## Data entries

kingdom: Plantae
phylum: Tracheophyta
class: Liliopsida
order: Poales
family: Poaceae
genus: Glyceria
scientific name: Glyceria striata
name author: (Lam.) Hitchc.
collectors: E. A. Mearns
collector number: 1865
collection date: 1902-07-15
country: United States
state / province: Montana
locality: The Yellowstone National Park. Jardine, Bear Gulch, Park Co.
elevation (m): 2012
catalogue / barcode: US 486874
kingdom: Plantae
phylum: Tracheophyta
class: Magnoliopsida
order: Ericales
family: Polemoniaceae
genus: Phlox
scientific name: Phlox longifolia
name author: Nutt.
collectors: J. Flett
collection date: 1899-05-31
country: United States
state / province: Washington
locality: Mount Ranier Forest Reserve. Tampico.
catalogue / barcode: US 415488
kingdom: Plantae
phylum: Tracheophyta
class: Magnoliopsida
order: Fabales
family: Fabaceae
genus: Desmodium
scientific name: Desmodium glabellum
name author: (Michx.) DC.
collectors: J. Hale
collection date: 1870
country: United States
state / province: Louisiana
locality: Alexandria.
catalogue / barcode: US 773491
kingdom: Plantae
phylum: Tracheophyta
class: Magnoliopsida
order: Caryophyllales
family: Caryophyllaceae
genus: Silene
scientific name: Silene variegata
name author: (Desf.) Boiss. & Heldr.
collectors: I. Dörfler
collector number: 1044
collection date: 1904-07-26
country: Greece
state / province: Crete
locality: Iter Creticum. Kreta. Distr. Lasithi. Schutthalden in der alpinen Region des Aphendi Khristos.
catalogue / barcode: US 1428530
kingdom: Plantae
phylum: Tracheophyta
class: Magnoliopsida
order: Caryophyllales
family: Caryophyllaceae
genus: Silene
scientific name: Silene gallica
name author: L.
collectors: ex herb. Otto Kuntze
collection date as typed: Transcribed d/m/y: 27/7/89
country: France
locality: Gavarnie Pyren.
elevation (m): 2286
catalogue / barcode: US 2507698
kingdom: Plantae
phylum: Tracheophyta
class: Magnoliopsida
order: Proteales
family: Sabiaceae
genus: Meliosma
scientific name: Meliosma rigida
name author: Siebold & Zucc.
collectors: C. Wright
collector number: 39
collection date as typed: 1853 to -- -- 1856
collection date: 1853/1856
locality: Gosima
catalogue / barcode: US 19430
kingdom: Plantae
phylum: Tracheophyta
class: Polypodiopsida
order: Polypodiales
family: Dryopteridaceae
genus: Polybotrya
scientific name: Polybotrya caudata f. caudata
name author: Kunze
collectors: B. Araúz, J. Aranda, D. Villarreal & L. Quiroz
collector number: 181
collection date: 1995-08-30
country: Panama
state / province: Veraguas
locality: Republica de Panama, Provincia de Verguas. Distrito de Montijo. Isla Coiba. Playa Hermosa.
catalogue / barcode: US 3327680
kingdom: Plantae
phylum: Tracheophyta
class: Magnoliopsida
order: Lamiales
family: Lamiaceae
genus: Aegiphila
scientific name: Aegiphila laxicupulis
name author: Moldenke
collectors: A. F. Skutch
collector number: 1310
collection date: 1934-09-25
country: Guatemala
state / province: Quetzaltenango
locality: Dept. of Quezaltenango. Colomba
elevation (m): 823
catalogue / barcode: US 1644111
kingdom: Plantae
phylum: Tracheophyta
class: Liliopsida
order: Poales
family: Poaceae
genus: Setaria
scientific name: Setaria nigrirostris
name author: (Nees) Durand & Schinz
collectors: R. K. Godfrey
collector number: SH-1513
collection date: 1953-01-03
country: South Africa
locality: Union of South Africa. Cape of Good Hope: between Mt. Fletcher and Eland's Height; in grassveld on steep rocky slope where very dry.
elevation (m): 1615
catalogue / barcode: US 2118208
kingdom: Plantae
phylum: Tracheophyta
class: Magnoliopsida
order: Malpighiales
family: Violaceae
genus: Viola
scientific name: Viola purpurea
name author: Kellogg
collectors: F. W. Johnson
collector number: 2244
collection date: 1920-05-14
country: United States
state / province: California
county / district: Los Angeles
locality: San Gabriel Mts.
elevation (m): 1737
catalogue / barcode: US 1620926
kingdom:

## Problem
Recast every item above as one numbered list, with no blank lines.

## Result
1. kingdom: Plantae
2. phylum: Tracheophyta
3. class: Liliopsida
4. order: Poales
5. family: Poaceae
6. genus: Glyceria
7. scientific name: Glyceria striata
8. name author: (Lam.) Hitchc.
9. collectors: E. A. Mearns
10. collector number: 1865
11. collection date: 1902-07-15
12. country: United States
13. state / province: Montana
14. locality: The Yellowstone National Park. Jardine, Bear Gulch, Park Co.
15. elevation (m): 2012
16. catalogue / barcode: US 486874
17. kingdom: Plantae
18. phylum: Tracheophyta
19. class: Magnoliopsida
20. order: Ericales
21. family: Polemoniaceae
22. genus: Phlox
23. scientific name: Phlox longifolia
24. name author: Nutt.
25. collectors: J. Flett
26. collection date: 1899-05-31
27. country: United States
28. state / province: Washington
29. locality: Mount Ranier Forest Reserve. Tampico.
30. catalogue / barcode: US 415488
31. kingdom: Plantae
32. phylum: Tracheophyta
33. class: Magnoliopsida
34. order: Fabales
35. family: Fabaceae
36. genus: Desmodium
37. scientific name: Desmodium glabellum
38. name author: (Michx.) DC.
39. collectors: J. Hale
40. collection date: 1870
41. country: United States
42. state / province: Louisiana
43. locality: Alexandria.
44. catalogue / barcode: US 773491
45. kingdom: Plantae
46. phylum: Tracheophyta
47. class: Magnoliopsida
48. order: Caryophyllales
49. family: Caryophyllaceae
50. genus: Silene
51. scientific name: Silene variegata
52. name author: (Desf.) Boiss. & Heldr.
53. collectors: I. Dörfler
54. collector number: 1044
55. collection date: 1904-07-26
56. country: Greece
57. state / province: Crete
58. locality: Iter Creticum. Kreta. Distr. Lasithi. Schutthalden in der alpinen Region des Aphendi Khristos.
59. catalogue / barcode: US 1428530
60. kingdom: Plantae
61. phylum: Tracheophyta
62. class: Magnoliopsida
63. order: Caryophyllales
64. family: Caryophyllaceae
65. genus: Silene
66. scientific name: Silene gallica
67. name author: L.
68. collectors: ex herb. Otto Kuntze
69. collection date as typed: Transcribed d/m/y: 27/7/89
70. country: France
71. locality: Gavarnie Pyren.
72. elevation (m): 2286
73. catalogue / barcode: US 2507698
74. kingdom: Plantae
75. phylum: Tracheophyta
76. class: Magnoliopsida
77. order: Proteales
78. family: Sabiaceae
79. genus: Meliosma
80. scientific name: Meliosma rigida
81. name author: Siebold & Zucc.
82. collectors: C. Wright
83. collector number: 39
84. collection date as typed: 1853 to -- -- 1856
85. collection date: 1853/1856
86. locality: Gosima
87. catalogue / barcode: US 19430
88. kingdom: Plantae
89. phylum: Tracheophyta
90. class: Polypodiopsida
91. order: Polypodiales
92. family: Dryopteridaceae
93. genus: Polybotrya
94. scientific name: Polybotrya caudata f. caudata
95. name author: Kunze
96. collectors: B. Araúz, J. Aranda, D. Villarreal & L. Quiroz
97. collector number: 181
98. collection date: 1995-08-30
99. country: Panama
100. state / province: Veraguas
101. locality: Republica de Panama, Provincia de Verguas. Distrito de Montijo. Isla Coiba. Playa Hermosa.
102. catalogue / barcode: US 3327680
103. kingdom: Plantae
104. phylum: Tracheophyta
105. class: Magnoliopsida
106. order: Lamiales
107. family: Lamiaceae
108. genus: Aegiphila
109. scientific name: Aegiphila laxicupulis
110. name author: Moldenke
111. collectors: A. F. Skutch
112. collector number: 1310
113. collection date: 1934-09-25
114. country: Guatemala
115. state / province: Quetzaltenango
116. locality: Dept. of Quezaltenango. Colomba
117. elevation (m): 823
118. catalogue / barcode: US 1644111
119. kingdom: Plantae
120. phylum: Tracheophyta
121. class: Liliopsida
122. order: Poales
123. family: Poaceae
124. genus: Setaria
125. scientific name: Setaria nigrirostris
126. name author: (Nees) Durand & Schinz
127. collectors: R. K. Godfrey
128. collector number: SH-1513
129. collection date: 1953-01-03
130. country: South Africa
131. locality: Union of South Africa. Cape of Good Hope: between Mt. Fletcher and Eland's Height; in grassveld on steep rocky slope where very dry.
132. elevation (m): 1615
133. catalogue / barcode: US 2118208
134. kingdom: Plantae
135. phylum: Tracheophyta
136. class: Magnoliopsida
137. order: Malpighiales
138. family: Violaceae
139. genus: Viola
140. scientific name: Viola purpurea
141. name author: Kellogg
142. collectors: F. W. Johnson
143. collector number: 2244
144. collection date: 1920-05-14
145. country: United States
146. state / province: California
147. county / district: Los Angeles
148. locality: San Gabriel Mts.
149. elevation (m): 1737
150. catalogue / barcode: US 1620926
151. kingdom:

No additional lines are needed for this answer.